NLP Models (38 networks)	Pass Rate (Coverage)	92.11	96.32	+4.21
CV Models (34 networks)	Pass Rate (Coverage)	73.68	78.95	+5.27
Case study on BERT-Large (SQuAD) shows FP8 matches FP32 accuracy where INT8 fails significantly.
BERT-Large (SQuAD)	F1 Score	86.11	90.87	+4.76

Experiment Figures

Comparison of value distribution and quantization error for FP8 formats vs INT8 on Gaussian data.

Main Takeaways

FP8 formats consistently outperform INT8 in workload coverage (92.64% vs 65.87%), effectively making quantization viable for a much broader range of models without retraining.
There is a clear split in optimal formats: NLP models prefer E4M3 (balancing range for outliers), while Computer Vision models prefer E3M4 (higher precision for weights).
Mixed precision strategies (e.g., E4M3 for activations, E3M4 for weights) further optimize accuracy, particularly for Transformer-based linear layers.
FP8 enables the quantization of sensitive layers like LayerNorm and BatchNorm, which are typically bottlenecks in INT8 pipelines, simplifying the deployment graph.

📚 Prerequisite Knowledge

Prerequisites

Understanding of floating-point representation (sign, exponent, mantissa)
Basics of neural network quantization (calibration, scaling factors)
Familiarity with INT8 vs. FP32 data formats

Key Terms

FP8: 8-bit Floating Point format. Variations include E5M2 (5 exponent bits), E4M3 (4 exponent bits), and E3M4 (3 exponent bits).
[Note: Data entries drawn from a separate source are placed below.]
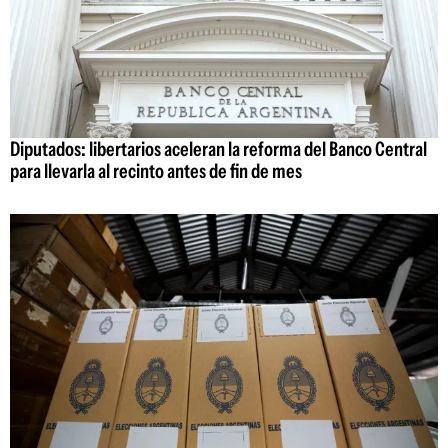
Diputados: libertarios aceleran la reforma del Banco Central
para llevarla al recinto antes de fin de mes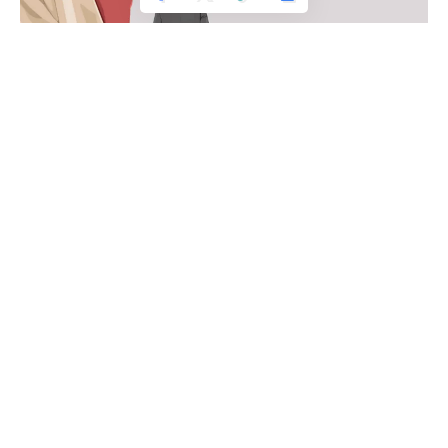
Perpisahan sering kali dimulai dari jarak emosional yang tak terucap.
Ketika memasuki jenjang pernikahan, kebersamaan dengan
pasangan adalah dambaan setiap manusia. Siang dan
malam ingin selalu dilewati bersama. Senang ataupun susah
tidak rela untuk berpisah. Bahkan tidak jarang sebuah
keluarga rela hidup susah, asal tetap bisa berkumpul
bersama keluarga. Istilah orang Jawa,
“mangan ora
mangan
seng penting kumpul.”
Namun takdir siapa yang bisa memilih. Tidak jarang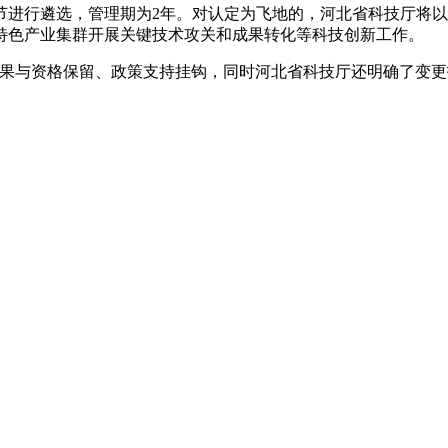
行遴选，管理期为2年。对认定为飞地的，河北省科技厅将以
特色产业集群开展关键技术攻关和成果转化等科技创新工作。
果与资格保留、政策支持挂钩，同时河北省科技厅还明确了变更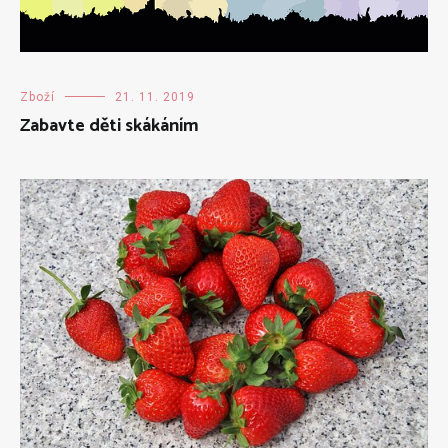
Zboží
21. 11. 2019
Zabavte děti skákáním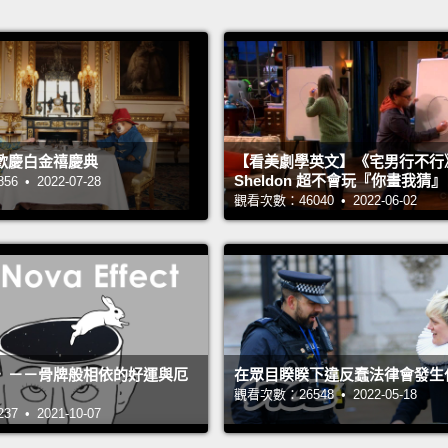
歡慶白金禧慶典
【看美劇學英文】《宅男行不行
Sheldon 超不會玩『你畫我猜
 • 2022-07-28
觀看次數：46040 • 2022-06-02
》－－骨牌般相依的好運與厄
在眾目睽睽下違反蠢法律會發生
觀看次數：26548 • 2022-05-18
 • 2021-10-07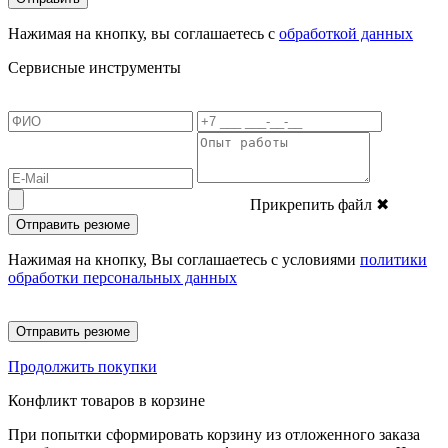
Нажимая на кнопку, вы соглашаетесь с
обработкой данных
Сервисные инструменты
Прикрепить файл
✖
Отправить резюме
Нажимая на кнопку, Вы соглашаетесь с условиями
политики
обработки персональных данных
Отправить резюме
Продолжить покупки
Конфликт товаров в корзине
При попытки сформировать корзину из отложенного заказа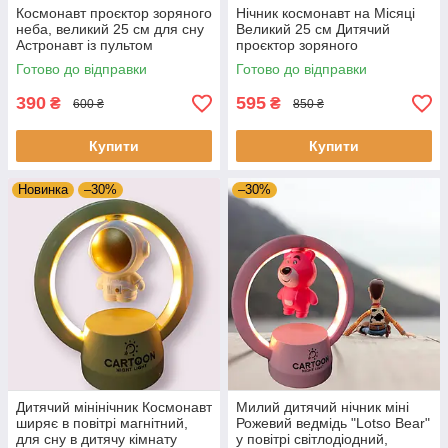
Космонавт проєктор зоряного
Нічник космонавт на Місяці
неба, великий 25 см для сну
Великий 25 см Дитячий
Астронавт із пультом
проєктор зоряного
керування проєктор
неба астронавт з Bluetooth-
Готово до відправки
Готово до відправки
галактики
колонкою та пультом
390
595
₴
₴
600 ₴
850 ₴
Купити
Купити
Новинка
–30%
–30%
Дитячий мінінічник Космонавт
Милий дитячий нічник міні
ширяє в повітрі магнітний,
Рожевий ведмідь "Lotso Bear"
для сну в дитячу кімнату
у повітрі світлодіодний,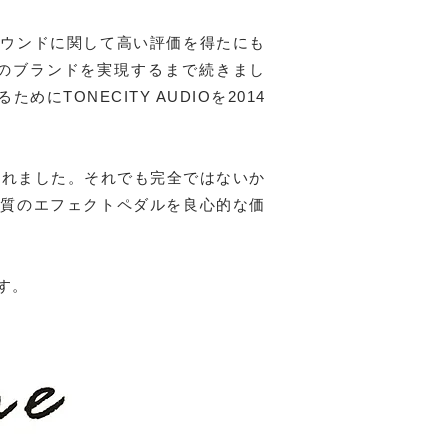
サウンドに関して高い評価を得たにも
のブランドを実現するまで続きまし
ONECITY AUDIOを2014
されました。それでも完全ではないか
品質のエフェクトペダルを良心的な価
す。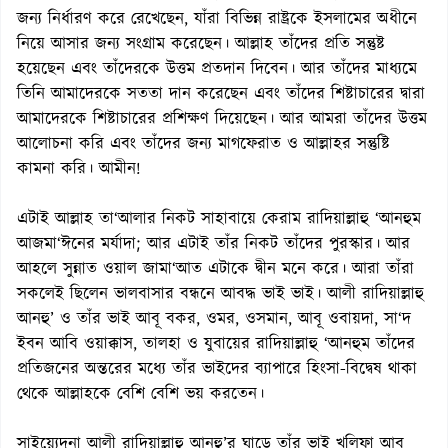
জন্য নির্ধারণ করে রেখেছেন, যাঁরা বিভিন্ন রাষ্ট্রকে ইসলামের অধীনে
নিয়ে আসার জন্য সংগ্রাম করেছেন। আল্লাহ তাঁদের প্রতি সন্তুষ্ট
হয়েছেন এবং তাঁদেরকে উত্তম প্রতদান দিবেন। আর তাঁদের মাধ্যমে
তিনি আমাদেরকে সততা দান করেছেন এবং তাঁদের শিষ্টাচারের দ্বারা
আমাদেরকে শিষ্টাচারের প্রশিক্ষণ দিয়েছেন। আর আমরা তাঁদের উত্তম
আলোচনা করি এবং তাঁদের জন্য মাগফেরাত ও আল্লাহর সন্তুষ্টি
কামনা করি। আমীন!
এটাই আল্লাহ তা‘আলার নিকট সাহাবায়ে কেরাম রাদিয়াল্লাহু ‘আনহুম
আজমা‘ঈনের মর্যাদা; আর এটাই তাঁর নিকট তাঁদের পুরস্কার। আর
আহলে সুন্নাত ওয়াল জামা‘আত এটাকে দ্বীন মনে করে। আরা তাঁরা
সকলেই ছিলেন ভালবাসার বন্ধনে আবদ্ধ ভাই ভাই। আলী রাদিয়াল্লাহু
আনহু’ ও তাঁর ভাই আবূ বকর, ওমর, ওসমান, আবূ ওবায়দা, সা‘দ
ইবন আবি ওয়াক্কাস, তালহা ও যুবায়ের রাদিয়াল্লাহু ‘আনহুম তাঁদের
প্রতিজনের অন্তরের মধ্যে তাঁর ভাইদের ব্যাপারে হিংসা-বিদ্বেষ থাকা
থেকে আল্লাহকে বেশি বেশি ভয় করতেন।
সাইয়্যেদুনা আলী রাদিয়াল্লাহু আনহু’র ঘাড়ে তাঁর ভাই খলিফা আবূ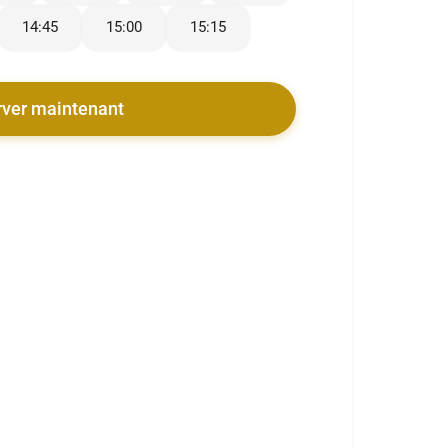
14:45
15:00
15:15
rver maintenant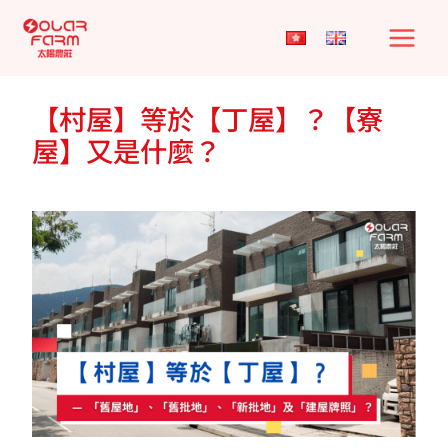
Skip
to
content
【村屋】等於【丁屋】？【寮
屋】又是什麼？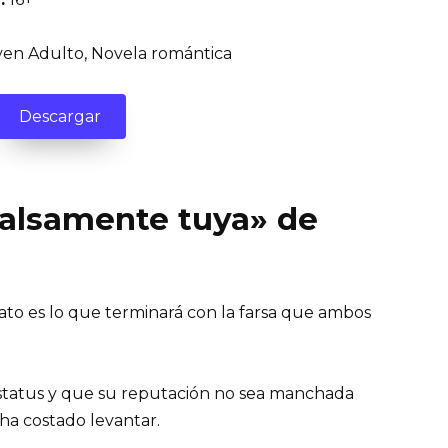
en Adulto, Novela romántica
Descargar
«Falsamente tuya» de
ato es lo que terminará con la farsa que ambos
estatus y que su reputación no sea manchada
ha costado levantar.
E5M2: An FP8 format with 5 exponent bits and 2 mantissa bits, offering high dynamic range but lower precision; similar to FP16.

E4M3: An FP8 format with 4 exponent bits and 3 mantissa bits, offering a balance of range and precision.

E3M4: An FP8 format with 3 exponent bits and 4 mantissa bits, offering higher precision but limited dynamic range.

Post-training Quantization (PTQ): Compressing a model after training without retraining it, usually using a small calibration dataset.

Mantissa: The part of a floating-point number that represents significant digits (precision).

Dynamic Range: The ratio between the largest and smallest non-zero values a format can represent.

LayerNorm: Layer Normalization, a technique to stabilize training, known to produce large outliers in LLMs.

Calibration: The process of estimating the range of activation values (e.g., min/max) to determine scaling factors for quantization.

Per-channel scaling: Assigning a separate scaling factor to each channel of a weight tensor to minimize error.

FID: Fréchet Inception Distance, a metric used to assess the quality of images generated by generative models (lower is better).